(Work to be completed) No pictures belong in the copy. Restate the rest of the data exactly.

(Dataset excerpt)
--
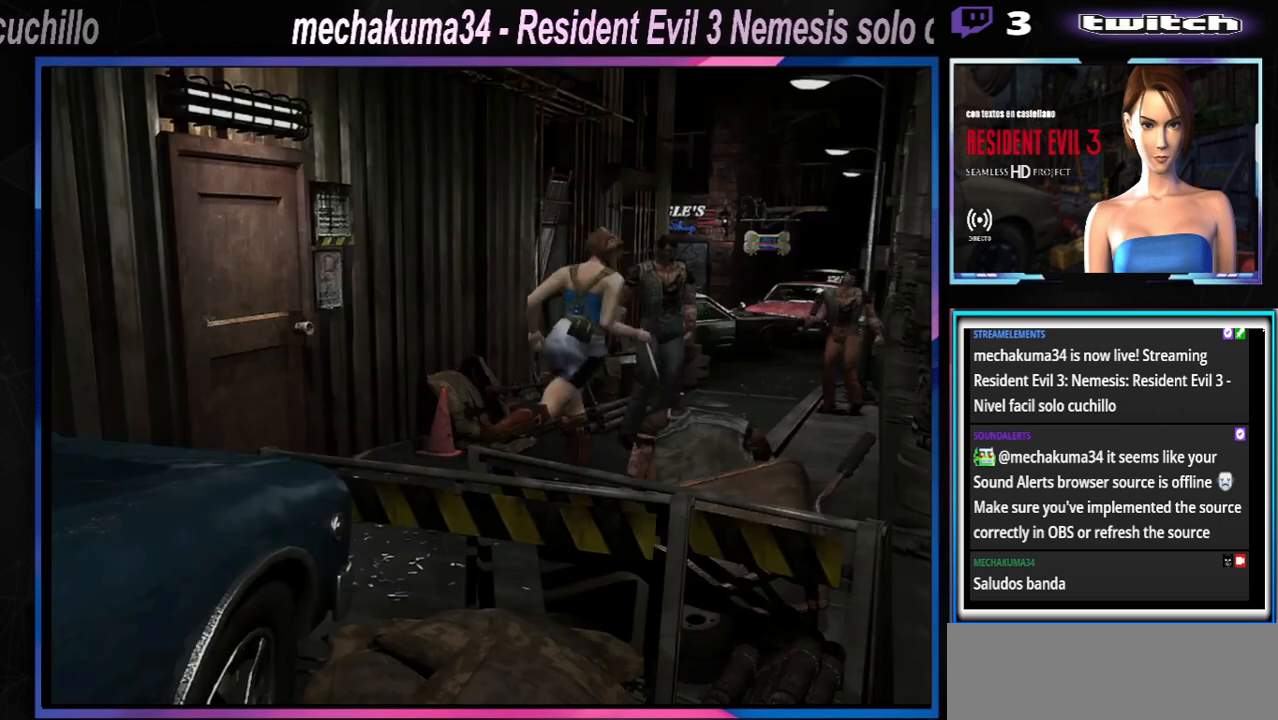
{"buttons": ["X"], "left_stick": "right", "events": [[200, "X", "up"], [200, "left_stick", "right"], [433, "X", "down"]]}
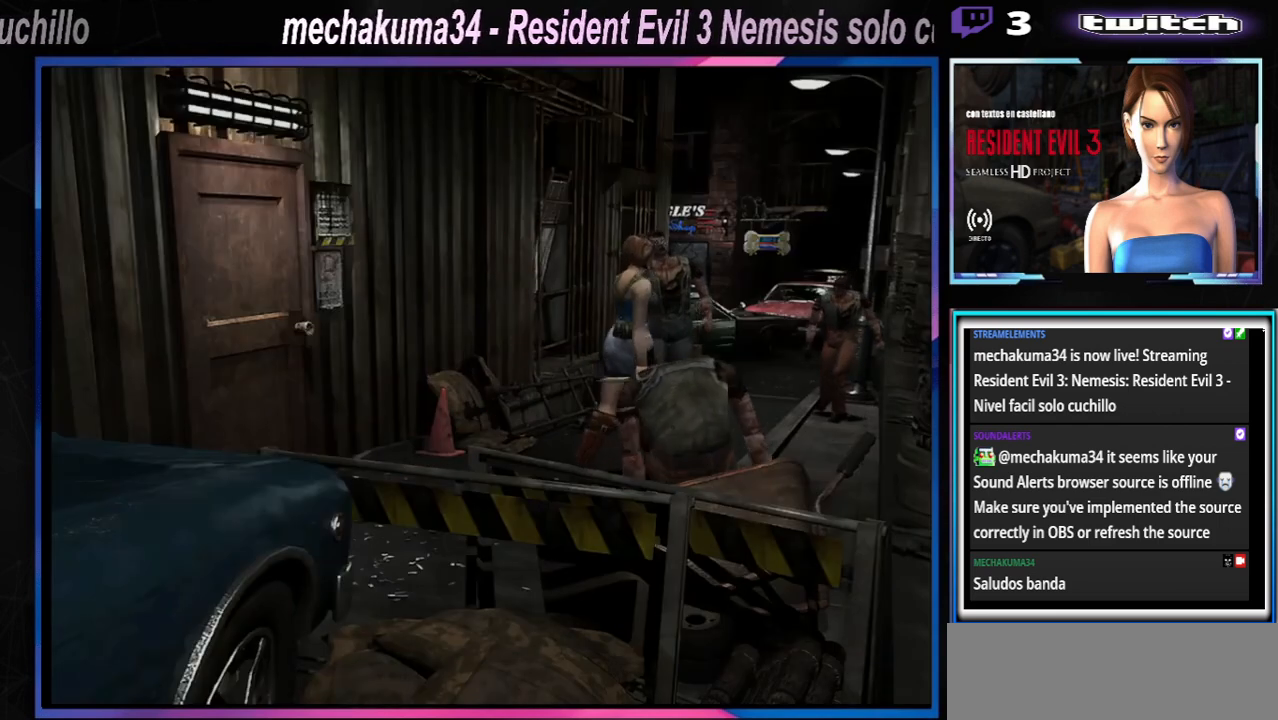
{"buttons": ["X"], "left_stick": "up-left", "events": [[33, "left_stick", "up-right"], [233, "left_stick", "up-left"]]}
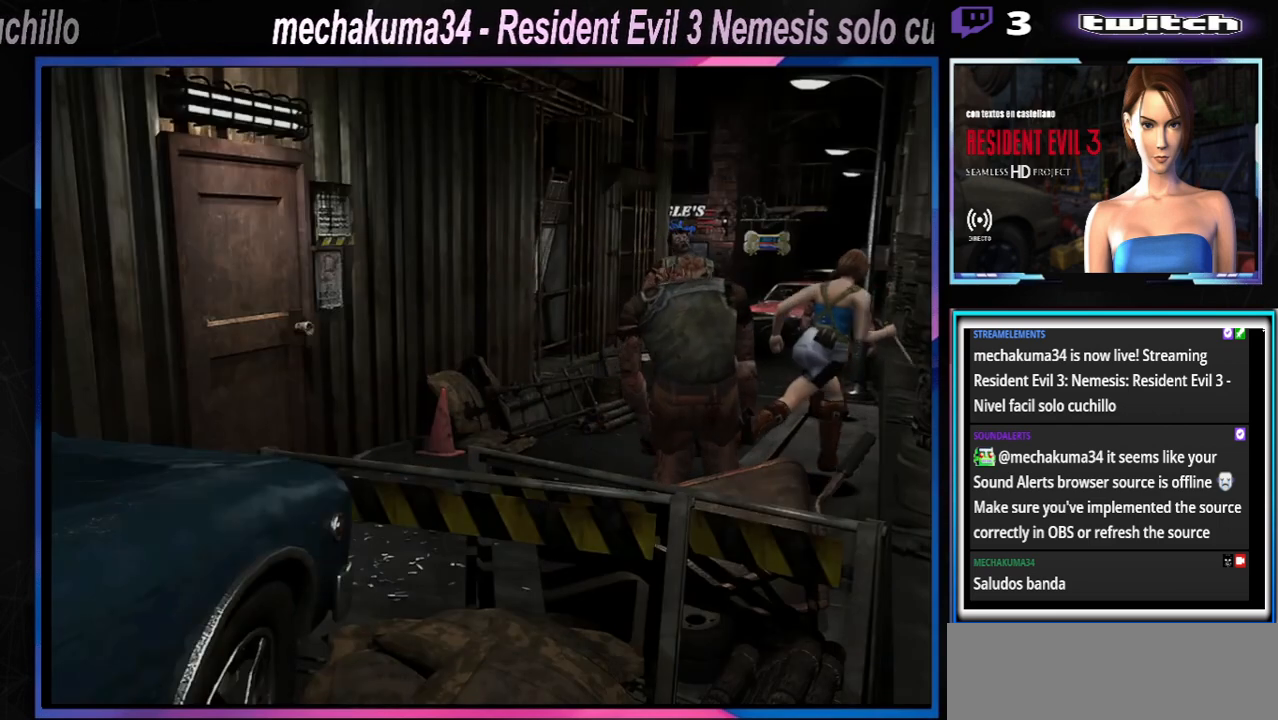
{"buttons": ["X"], "left_stick": "up-left", "events": []}
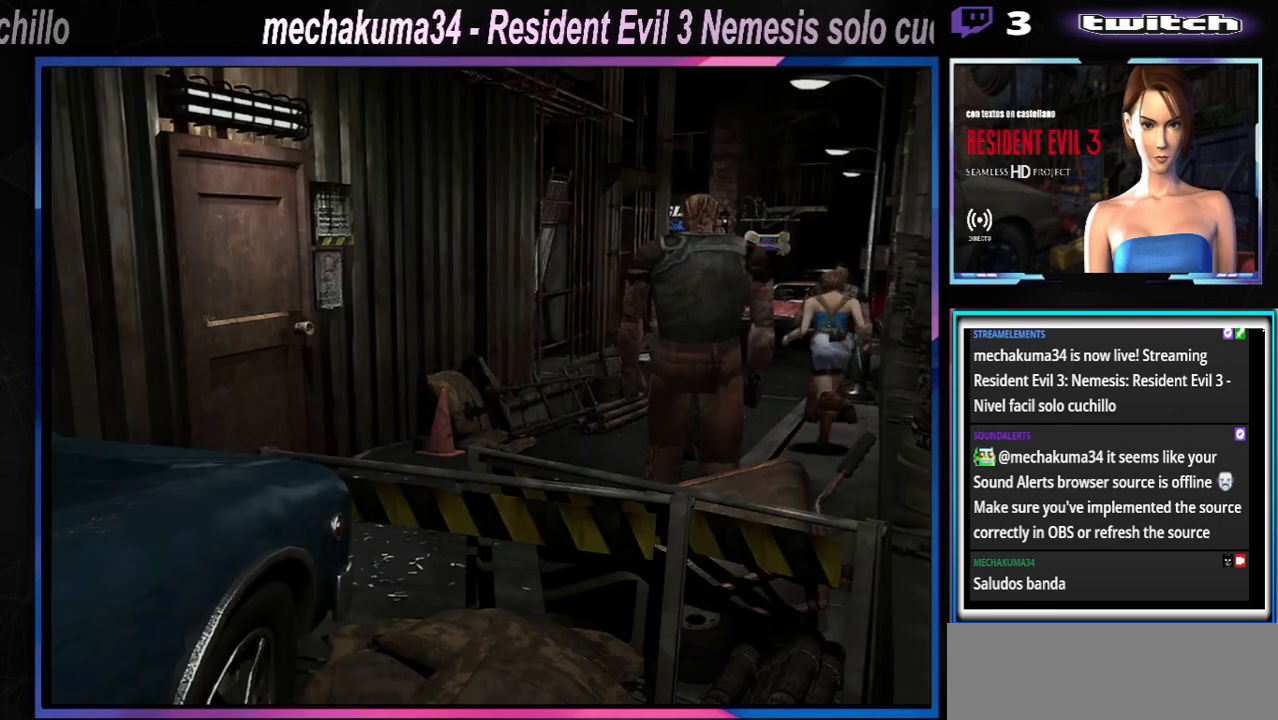
{"buttons": ["X"], "left_stick": "up-right", "events": [[367, "left_stick", "up-right"]]}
--
(Solution for this problem)
{"buttons": ["X"], "left_stick": "right", "events": [[200, "X", "up"], [200, "left_stick", "right"], [433, "X", "down"]]}
{"buttons": ["X"], "left_stick": "up-left", "events": [[33, "left_stick", "up-right"], [233, "left_stick", "up-left"]]}
{"buttons": ["X"], "left_stick": "up-left", "events": []}
{"buttons": ["X"], "left_stick": "up-right", "events": [[367, "left_stick", "up-right"]]}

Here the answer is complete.